((

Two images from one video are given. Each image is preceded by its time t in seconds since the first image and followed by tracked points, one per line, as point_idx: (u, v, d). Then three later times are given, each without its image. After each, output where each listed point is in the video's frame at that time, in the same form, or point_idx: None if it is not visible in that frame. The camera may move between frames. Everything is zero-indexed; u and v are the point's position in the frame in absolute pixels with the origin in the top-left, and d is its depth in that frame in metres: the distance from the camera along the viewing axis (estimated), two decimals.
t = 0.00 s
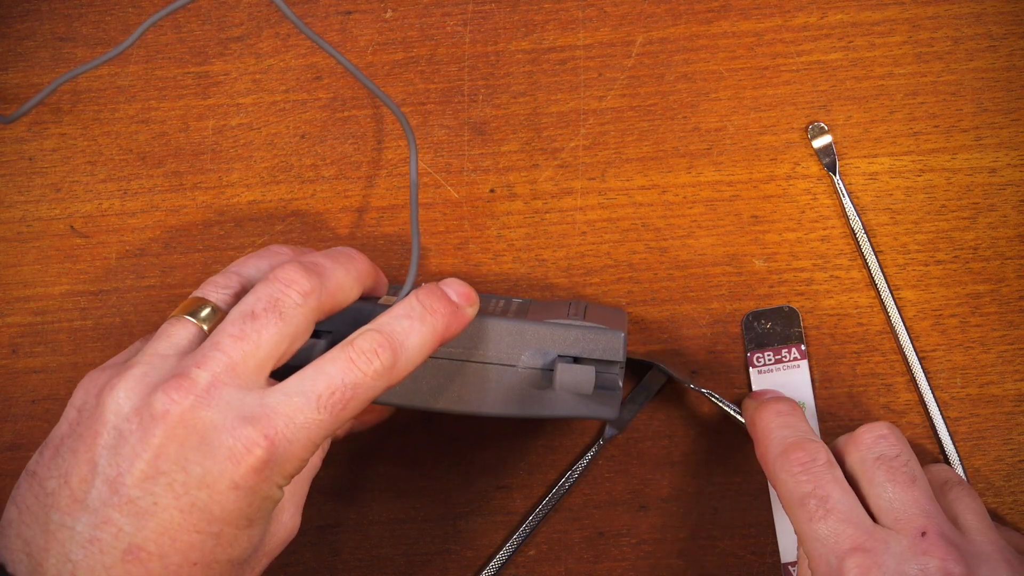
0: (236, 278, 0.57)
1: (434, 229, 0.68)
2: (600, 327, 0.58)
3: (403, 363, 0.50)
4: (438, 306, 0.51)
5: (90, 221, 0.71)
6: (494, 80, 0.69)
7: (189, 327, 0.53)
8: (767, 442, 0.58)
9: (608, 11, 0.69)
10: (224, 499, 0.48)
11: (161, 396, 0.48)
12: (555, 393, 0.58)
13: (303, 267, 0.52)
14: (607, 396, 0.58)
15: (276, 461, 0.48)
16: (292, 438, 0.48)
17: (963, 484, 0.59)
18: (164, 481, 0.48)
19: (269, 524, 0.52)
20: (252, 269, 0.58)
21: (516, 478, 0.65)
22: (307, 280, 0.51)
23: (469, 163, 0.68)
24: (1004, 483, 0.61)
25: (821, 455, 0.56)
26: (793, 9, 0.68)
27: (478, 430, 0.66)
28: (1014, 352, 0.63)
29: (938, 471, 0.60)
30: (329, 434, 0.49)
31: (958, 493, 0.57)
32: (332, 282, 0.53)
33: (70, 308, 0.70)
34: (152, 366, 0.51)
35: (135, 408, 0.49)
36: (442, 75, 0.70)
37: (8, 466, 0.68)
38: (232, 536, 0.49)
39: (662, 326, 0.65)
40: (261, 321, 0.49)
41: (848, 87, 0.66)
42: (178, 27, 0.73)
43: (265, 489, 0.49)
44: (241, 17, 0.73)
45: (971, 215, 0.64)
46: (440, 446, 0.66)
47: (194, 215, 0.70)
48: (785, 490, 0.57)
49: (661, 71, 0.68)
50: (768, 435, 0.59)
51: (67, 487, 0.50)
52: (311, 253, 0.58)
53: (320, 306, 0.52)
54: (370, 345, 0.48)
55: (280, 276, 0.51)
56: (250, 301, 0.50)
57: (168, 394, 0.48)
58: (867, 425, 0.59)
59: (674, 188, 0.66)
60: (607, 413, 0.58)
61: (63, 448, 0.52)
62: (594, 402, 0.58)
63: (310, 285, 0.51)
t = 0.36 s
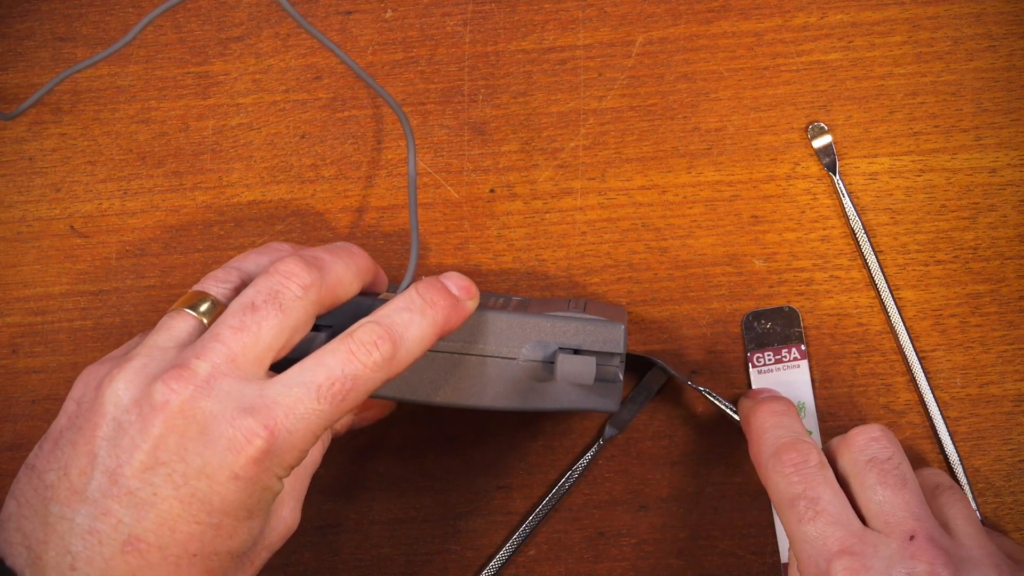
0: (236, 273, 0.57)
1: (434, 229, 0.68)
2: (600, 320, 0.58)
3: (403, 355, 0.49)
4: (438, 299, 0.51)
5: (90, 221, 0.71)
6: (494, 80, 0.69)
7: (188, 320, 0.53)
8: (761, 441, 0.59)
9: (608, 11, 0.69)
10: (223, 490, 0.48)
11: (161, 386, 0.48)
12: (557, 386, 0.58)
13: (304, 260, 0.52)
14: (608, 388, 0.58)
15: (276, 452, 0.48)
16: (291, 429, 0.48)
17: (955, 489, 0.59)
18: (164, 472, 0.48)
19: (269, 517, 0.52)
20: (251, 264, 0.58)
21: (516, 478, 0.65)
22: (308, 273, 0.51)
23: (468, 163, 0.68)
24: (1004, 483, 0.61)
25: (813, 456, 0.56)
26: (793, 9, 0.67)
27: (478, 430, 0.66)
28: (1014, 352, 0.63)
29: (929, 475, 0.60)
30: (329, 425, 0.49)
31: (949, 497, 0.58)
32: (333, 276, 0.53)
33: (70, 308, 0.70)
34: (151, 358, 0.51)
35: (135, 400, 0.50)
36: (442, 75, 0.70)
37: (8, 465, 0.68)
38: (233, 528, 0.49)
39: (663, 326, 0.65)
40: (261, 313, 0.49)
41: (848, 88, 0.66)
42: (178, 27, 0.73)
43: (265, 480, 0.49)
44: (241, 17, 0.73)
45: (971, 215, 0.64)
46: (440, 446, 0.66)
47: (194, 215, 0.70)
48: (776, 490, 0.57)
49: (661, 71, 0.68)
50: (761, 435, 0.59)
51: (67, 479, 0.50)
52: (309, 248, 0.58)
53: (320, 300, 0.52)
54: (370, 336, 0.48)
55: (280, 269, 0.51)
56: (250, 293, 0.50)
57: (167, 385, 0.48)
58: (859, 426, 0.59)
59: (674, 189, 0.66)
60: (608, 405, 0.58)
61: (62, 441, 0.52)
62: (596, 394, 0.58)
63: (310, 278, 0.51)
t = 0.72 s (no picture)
0: (234, 268, 0.58)
1: (434, 229, 0.68)
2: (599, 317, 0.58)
3: (400, 343, 0.49)
4: (437, 291, 0.51)
5: (90, 221, 0.71)
6: (494, 80, 0.69)
7: (188, 313, 0.53)
8: (750, 436, 0.59)
9: (608, 10, 0.69)
10: (217, 474, 0.48)
11: (155, 369, 0.49)
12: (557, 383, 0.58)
13: (311, 255, 0.52)
14: (608, 386, 0.58)
15: (270, 437, 0.48)
16: (285, 413, 0.47)
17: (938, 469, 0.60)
18: (158, 455, 0.48)
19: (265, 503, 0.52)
20: (253, 261, 0.58)
21: (516, 478, 0.65)
22: (313, 268, 0.51)
23: (469, 163, 0.68)
24: (1004, 483, 0.62)
25: (801, 453, 0.57)
26: (794, 9, 0.67)
27: (478, 429, 0.66)
28: (1014, 352, 0.63)
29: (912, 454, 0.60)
30: (324, 411, 0.49)
31: (933, 480, 0.59)
32: (338, 274, 0.53)
33: (70, 308, 0.70)
34: (148, 344, 0.51)
35: (130, 383, 0.50)
36: (442, 75, 0.70)
37: (9, 464, 0.68)
38: (227, 512, 0.49)
39: (663, 326, 0.65)
40: (262, 303, 0.49)
41: (848, 87, 0.66)
42: (178, 27, 0.73)
43: (259, 465, 0.48)
44: (241, 17, 0.72)
45: (971, 216, 0.64)
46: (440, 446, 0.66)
47: (194, 215, 0.70)
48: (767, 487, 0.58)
49: (661, 71, 0.68)
50: (752, 431, 0.59)
51: (64, 464, 0.50)
52: (313, 246, 0.59)
53: (323, 295, 0.52)
54: (366, 323, 0.48)
55: (285, 262, 0.51)
56: (252, 283, 0.50)
57: (161, 368, 0.48)
58: (832, 421, 0.60)
59: (673, 189, 0.66)
60: (609, 402, 0.58)
61: (60, 426, 0.52)
62: (596, 391, 0.58)
63: (315, 273, 0.51)
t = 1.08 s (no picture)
0: (233, 271, 0.58)
1: (434, 229, 0.68)
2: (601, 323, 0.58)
3: (395, 342, 0.49)
4: (433, 292, 0.51)
5: (90, 221, 0.71)
6: (494, 80, 0.69)
7: (187, 312, 0.54)
8: (763, 417, 0.59)
9: (608, 10, 0.69)
10: (209, 470, 0.48)
11: (150, 364, 0.48)
12: (556, 388, 0.58)
13: (312, 258, 0.52)
14: (607, 392, 0.58)
15: (263, 434, 0.47)
16: (279, 411, 0.47)
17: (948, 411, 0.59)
18: (152, 449, 0.48)
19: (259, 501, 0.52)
20: (250, 263, 0.59)
21: (516, 478, 0.65)
22: (313, 271, 0.51)
23: (469, 163, 0.68)
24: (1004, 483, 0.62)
25: (817, 424, 0.57)
26: (793, 9, 0.67)
27: (478, 429, 0.66)
28: (1014, 352, 0.63)
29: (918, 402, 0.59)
30: (318, 409, 0.48)
31: (947, 424, 0.58)
32: (338, 277, 0.53)
33: (70, 308, 0.70)
34: (145, 340, 0.52)
35: (124, 378, 0.50)
36: (442, 76, 0.70)
37: (9, 465, 0.68)
38: (219, 508, 0.49)
39: (662, 326, 0.65)
40: (261, 303, 0.49)
41: (848, 87, 0.66)
42: (178, 27, 0.73)
43: (251, 462, 0.48)
44: (241, 17, 0.72)
45: (971, 216, 0.64)
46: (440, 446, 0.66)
47: (194, 215, 0.70)
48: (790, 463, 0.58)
49: (661, 71, 0.68)
50: (763, 412, 0.59)
51: (58, 457, 0.50)
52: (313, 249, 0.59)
53: (322, 298, 0.52)
54: (361, 322, 0.48)
55: (286, 264, 0.51)
56: (252, 283, 0.50)
57: (156, 363, 0.48)
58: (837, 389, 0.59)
59: (673, 189, 0.66)
60: (608, 407, 0.58)
61: (56, 420, 0.52)
62: (595, 397, 0.58)
63: (316, 276, 0.51)
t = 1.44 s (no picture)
0: (234, 269, 0.58)
1: (434, 229, 0.68)
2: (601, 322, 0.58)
3: (395, 340, 0.49)
4: (432, 290, 0.51)
5: (90, 221, 0.71)
6: (494, 80, 0.69)
7: (188, 310, 0.54)
8: (765, 397, 0.59)
9: (608, 11, 0.69)
10: (209, 468, 0.48)
11: (150, 362, 0.48)
12: (556, 387, 0.58)
13: (312, 255, 0.52)
14: (608, 390, 0.59)
15: (263, 432, 0.47)
16: (279, 408, 0.47)
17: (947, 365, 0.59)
18: (152, 447, 0.48)
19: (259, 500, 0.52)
20: (250, 261, 0.59)
21: (516, 478, 0.65)
22: (313, 269, 0.51)
23: (468, 163, 0.68)
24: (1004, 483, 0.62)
25: (816, 396, 0.57)
26: (793, 9, 0.67)
27: (478, 429, 0.66)
28: (1014, 352, 0.63)
29: (916, 360, 0.59)
30: (318, 407, 0.49)
31: (946, 380, 0.58)
32: (338, 276, 0.53)
33: (70, 308, 0.70)
34: (145, 337, 0.52)
35: (124, 375, 0.50)
36: (442, 76, 0.70)
37: (9, 465, 0.69)
38: (219, 506, 0.49)
39: (662, 326, 0.65)
40: (261, 300, 0.49)
41: (848, 87, 0.66)
42: (178, 27, 0.73)
43: (251, 460, 0.48)
44: (241, 17, 0.72)
45: (971, 216, 0.64)
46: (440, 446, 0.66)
47: (193, 215, 0.70)
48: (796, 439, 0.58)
49: (661, 71, 0.68)
50: (763, 391, 0.59)
51: (58, 454, 0.50)
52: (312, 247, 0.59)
53: (323, 296, 0.52)
54: (362, 319, 0.48)
55: (286, 262, 0.51)
56: (252, 281, 0.50)
57: (156, 361, 0.48)
58: (836, 359, 0.59)
59: (673, 189, 0.66)
60: (607, 405, 0.59)
61: (56, 417, 0.52)
62: (595, 395, 0.59)
63: (315, 274, 0.51)
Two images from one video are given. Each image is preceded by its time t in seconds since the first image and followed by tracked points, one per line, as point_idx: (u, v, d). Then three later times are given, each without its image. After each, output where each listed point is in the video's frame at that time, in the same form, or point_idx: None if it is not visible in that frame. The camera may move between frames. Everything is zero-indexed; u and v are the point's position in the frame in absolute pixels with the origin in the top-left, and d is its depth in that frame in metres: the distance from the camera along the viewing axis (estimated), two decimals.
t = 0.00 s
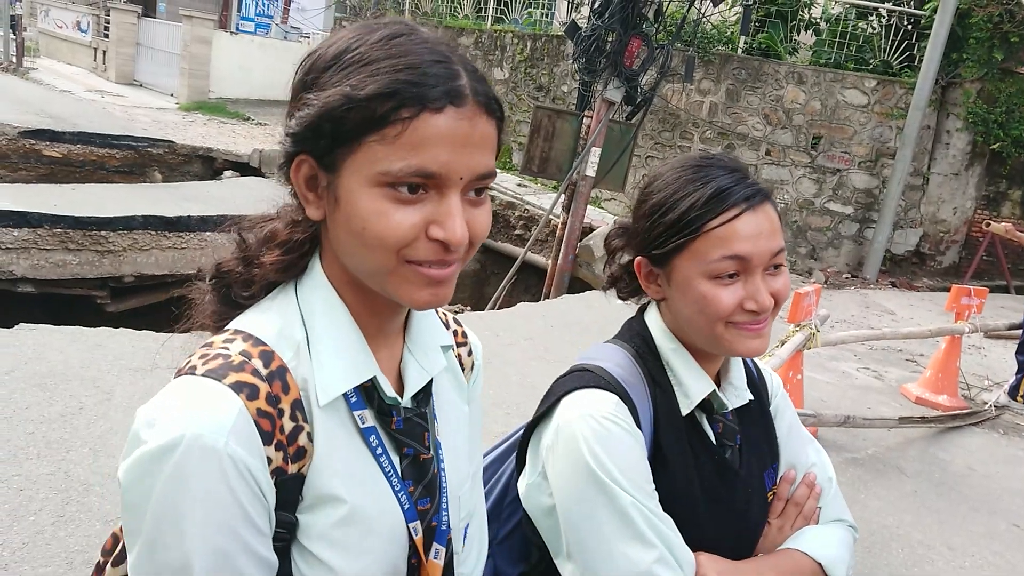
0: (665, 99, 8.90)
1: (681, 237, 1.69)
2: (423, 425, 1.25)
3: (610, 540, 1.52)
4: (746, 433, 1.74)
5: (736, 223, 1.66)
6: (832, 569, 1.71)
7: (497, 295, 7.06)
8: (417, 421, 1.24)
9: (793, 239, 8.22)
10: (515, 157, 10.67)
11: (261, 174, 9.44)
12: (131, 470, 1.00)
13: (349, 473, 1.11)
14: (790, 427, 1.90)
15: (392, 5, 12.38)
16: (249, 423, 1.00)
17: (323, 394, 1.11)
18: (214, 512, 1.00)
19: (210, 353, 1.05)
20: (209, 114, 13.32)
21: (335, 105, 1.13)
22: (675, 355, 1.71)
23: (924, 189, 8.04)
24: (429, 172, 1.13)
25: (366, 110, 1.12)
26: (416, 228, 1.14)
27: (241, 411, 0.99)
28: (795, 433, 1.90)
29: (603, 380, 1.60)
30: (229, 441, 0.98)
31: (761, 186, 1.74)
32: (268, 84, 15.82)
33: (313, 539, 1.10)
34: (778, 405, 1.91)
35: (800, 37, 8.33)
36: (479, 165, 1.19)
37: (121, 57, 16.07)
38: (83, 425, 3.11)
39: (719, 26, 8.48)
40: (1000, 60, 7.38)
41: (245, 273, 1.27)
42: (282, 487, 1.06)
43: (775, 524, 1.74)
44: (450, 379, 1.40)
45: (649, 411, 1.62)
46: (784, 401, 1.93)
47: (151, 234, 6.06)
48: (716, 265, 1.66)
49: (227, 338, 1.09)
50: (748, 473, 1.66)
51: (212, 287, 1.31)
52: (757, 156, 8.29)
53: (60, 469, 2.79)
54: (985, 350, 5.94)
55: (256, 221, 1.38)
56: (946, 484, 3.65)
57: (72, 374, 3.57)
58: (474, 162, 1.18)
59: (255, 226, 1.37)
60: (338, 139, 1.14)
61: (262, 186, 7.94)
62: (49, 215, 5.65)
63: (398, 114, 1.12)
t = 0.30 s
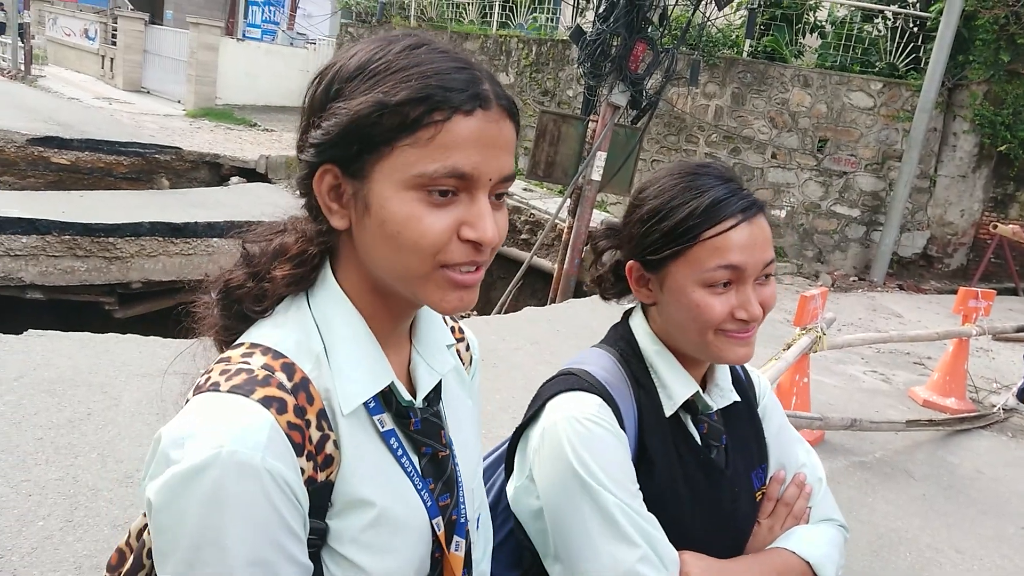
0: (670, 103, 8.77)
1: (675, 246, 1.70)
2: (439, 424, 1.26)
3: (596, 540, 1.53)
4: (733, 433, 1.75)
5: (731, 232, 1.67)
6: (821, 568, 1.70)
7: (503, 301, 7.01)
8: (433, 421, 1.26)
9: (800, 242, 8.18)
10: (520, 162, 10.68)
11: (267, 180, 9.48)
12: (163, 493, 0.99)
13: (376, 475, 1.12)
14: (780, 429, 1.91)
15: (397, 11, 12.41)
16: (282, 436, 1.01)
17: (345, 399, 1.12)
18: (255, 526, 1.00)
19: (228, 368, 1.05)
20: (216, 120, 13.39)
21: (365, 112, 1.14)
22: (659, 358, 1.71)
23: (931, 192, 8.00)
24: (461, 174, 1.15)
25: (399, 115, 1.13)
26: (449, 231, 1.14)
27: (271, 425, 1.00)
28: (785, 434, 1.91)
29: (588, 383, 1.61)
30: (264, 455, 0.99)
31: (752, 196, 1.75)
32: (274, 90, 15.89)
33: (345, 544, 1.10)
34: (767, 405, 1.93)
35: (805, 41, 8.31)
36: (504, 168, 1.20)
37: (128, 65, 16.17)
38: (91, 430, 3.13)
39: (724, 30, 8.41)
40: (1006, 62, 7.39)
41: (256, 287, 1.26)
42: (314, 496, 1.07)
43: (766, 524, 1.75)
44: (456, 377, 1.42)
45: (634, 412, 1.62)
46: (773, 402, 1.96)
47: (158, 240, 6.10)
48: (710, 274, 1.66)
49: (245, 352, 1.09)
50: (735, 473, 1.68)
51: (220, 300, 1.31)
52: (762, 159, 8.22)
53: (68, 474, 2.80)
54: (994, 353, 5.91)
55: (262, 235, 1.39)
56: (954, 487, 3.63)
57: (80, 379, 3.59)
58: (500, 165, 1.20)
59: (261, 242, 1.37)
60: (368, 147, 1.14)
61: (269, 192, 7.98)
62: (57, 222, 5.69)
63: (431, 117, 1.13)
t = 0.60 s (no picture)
0: (680, 107, 8.59)
1: (673, 256, 1.70)
2: (446, 440, 1.26)
3: (586, 537, 1.55)
4: (728, 432, 1.75)
5: (730, 240, 1.66)
6: (814, 566, 1.70)
7: (514, 307, 7.02)
8: (440, 436, 1.26)
9: (812, 246, 8.14)
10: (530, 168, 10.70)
11: (279, 189, 9.54)
12: (161, 485, 1.03)
13: (374, 487, 1.13)
14: (777, 427, 1.92)
15: (407, 19, 12.47)
16: (273, 438, 1.03)
17: (345, 409, 1.13)
18: (240, 525, 1.02)
19: (237, 369, 1.08)
20: (228, 130, 13.50)
21: (397, 112, 1.16)
22: (655, 361, 1.73)
23: (944, 195, 7.94)
24: (487, 178, 1.16)
25: (430, 116, 1.15)
26: (471, 232, 1.15)
27: (263, 426, 1.02)
28: (782, 432, 1.91)
29: (579, 381, 1.64)
30: (251, 455, 1.00)
31: (751, 202, 1.75)
32: (285, 99, 16.01)
33: (336, 552, 1.12)
34: (765, 403, 1.93)
35: (815, 43, 8.26)
36: (527, 178, 1.22)
37: (141, 75, 16.33)
38: (105, 439, 3.16)
39: (733, 33, 8.34)
40: (1018, 63, 7.40)
41: (271, 300, 1.29)
42: (305, 502, 1.08)
43: (760, 521, 1.77)
44: (477, 391, 1.41)
45: (627, 411, 1.65)
46: (772, 401, 1.95)
47: (171, 250, 6.15)
48: (710, 281, 1.66)
49: (254, 355, 1.12)
50: (728, 471, 1.68)
51: (237, 311, 1.33)
52: (773, 164, 8.16)
53: (83, 482, 2.83)
54: (1009, 356, 5.87)
55: (281, 246, 1.41)
56: (969, 492, 3.61)
57: (93, 389, 3.62)
58: (524, 174, 1.21)
59: (279, 254, 1.39)
60: (397, 145, 1.16)
61: (280, 201, 8.04)
62: (71, 232, 5.75)
63: (462, 120, 1.16)
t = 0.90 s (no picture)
0: (689, 115, 8.68)
1: (681, 254, 1.71)
2: (448, 456, 1.24)
3: (580, 535, 1.56)
4: (735, 436, 1.75)
5: (738, 240, 1.67)
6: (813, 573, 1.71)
7: (524, 316, 7.00)
8: (442, 451, 1.24)
9: (824, 252, 8.12)
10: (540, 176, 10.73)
11: (290, 200, 9.60)
12: (165, 470, 1.10)
13: (365, 497, 1.14)
14: (787, 433, 1.91)
15: (416, 30, 12.55)
16: (262, 434, 1.06)
17: (339, 413, 1.14)
18: (225, 515, 1.06)
19: (248, 367, 1.14)
20: (239, 142, 13.63)
21: (409, 126, 1.18)
22: (663, 363, 1.73)
23: (956, 200, 7.90)
24: (496, 195, 1.17)
25: (441, 130, 1.17)
26: (477, 248, 1.16)
27: (254, 421, 1.06)
28: (792, 438, 1.90)
29: (584, 378, 1.66)
30: (238, 447, 1.05)
31: (761, 204, 1.76)
32: (295, 111, 16.14)
33: (323, 556, 1.12)
34: (777, 409, 1.92)
35: (824, 50, 8.24)
36: (537, 196, 1.23)
37: (153, 89, 16.50)
38: (120, 451, 3.19)
39: (742, 41, 8.39)
40: None
41: (289, 307, 1.32)
42: (293, 501, 1.10)
43: (763, 526, 1.77)
44: (500, 413, 1.39)
45: (631, 412, 1.65)
46: (784, 406, 1.94)
47: (183, 262, 6.21)
48: (716, 282, 1.67)
49: (267, 356, 1.17)
50: (731, 474, 1.69)
51: (260, 319, 1.38)
52: (784, 170, 8.15)
53: (98, 494, 2.85)
54: None
55: (303, 253, 1.45)
56: (986, 498, 3.58)
57: (108, 401, 3.65)
58: (534, 192, 1.22)
59: (300, 261, 1.43)
60: (409, 158, 1.18)
61: (292, 212, 8.09)
62: (85, 245, 5.81)
63: (473, 136, 1.17)
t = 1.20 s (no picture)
0: (698, 123, 8.72)
1: (694, 276, 1.71)
2: (461, 470, 1.24)
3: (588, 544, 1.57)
4: (755, 459, 1.74)
5: (749, 263, 1.66)
6: None
7: (535, 325, 6.96)
8: (455, 464, 1.24)
9: (834, 259, 8.10)
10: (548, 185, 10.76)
11: (300, 211, 9.66)
12: (188, 467, 1.15)
13: (371, 504, 1.14)
14: (813, 457, 1.88)
15: (425, 41, 12.62)
16: (273, 437, 1.09)
17: (352, 420, 1.16)
18: (235, 514, 1.10)
19: (269, 372, 1.17)
20: (250, 154, 13.74)
21: (430, 147, 1.20)
22: (682, 381, 1.73)
23: (967, 205, 7.87)
24: (515, 218, 1.18)
25: (462, 153, 1.18)
26: (494, 270, 1.17)
27: (266, 425, 1.09)
28: (818, 464, 1.87)
29: (601, 393, 1.67)
30: (248, 449, 1.08)
31: (779, 226, 1.75)
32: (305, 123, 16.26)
33: (330, 562, 1.14)
34: (802, 433, 1.89)
35: (832, 56, 8.22)
36: (556, 220, 1.24)
37: (164, 102, 16.66)
38: (134, 463, 3.21)
39: (750, 48, 8.42)
40: None
41: (312, 317, 1.35)
42: (303, 506, 1.12)
43: (778, 550, 1.76)
44: (525, 431, 1.38)
45: (647, 430, 1.67)
46: (812, 431, 1.91)
47: (195, 274, 6.25)
48: (724, 306, 1.67)
49: (290, 363, 1.21)
50: (745, 498, 1.69)
51: (284, 328, 1.40)
52: (793, 177, 8.16)
53: (112, 507, 2.88)
54: None
55: (327, 261, 1.47)
56: (1002, 506, 3.55)
57: (121, 414, 3.68)
58: (553, 217, 1.23)
59: (324, 271, 1.45)
60: (430, 179, 1.20)
61: (302, 224, 8.14)
62: (98, 259, 5.86)
63: (493, 161, 1.18)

))

### TASK PROMPT
Reproduce the entries above exactly, but only the lines between the line holding "4: (746, 433, 1.74)" and the line holding "20: (209, 114, 13.32)", inclusive.

### FINISHED TASK
4: (746, 433, 1.74)
5: (736, 223, 1.66)
6: (832, 569, 1.71)
7: (497, 295, 7.06)
8: (417, 421, 1.24)
9: (793, 239, 8.22)
10: (515, 157, 10.67)
11: (261, 174, 9.44)
12: (131, 470, 1.00)
13: (349, 473, 1.11)
14: (790, 427, 1.90)
15: (392, 5, 12.38)
16: (249, 423, 1.00)
17: (323, 394, 1.11)
18: (214, 512, 1.00)
19: (210, 353, 1.05)
20: (209, 114, 13.32)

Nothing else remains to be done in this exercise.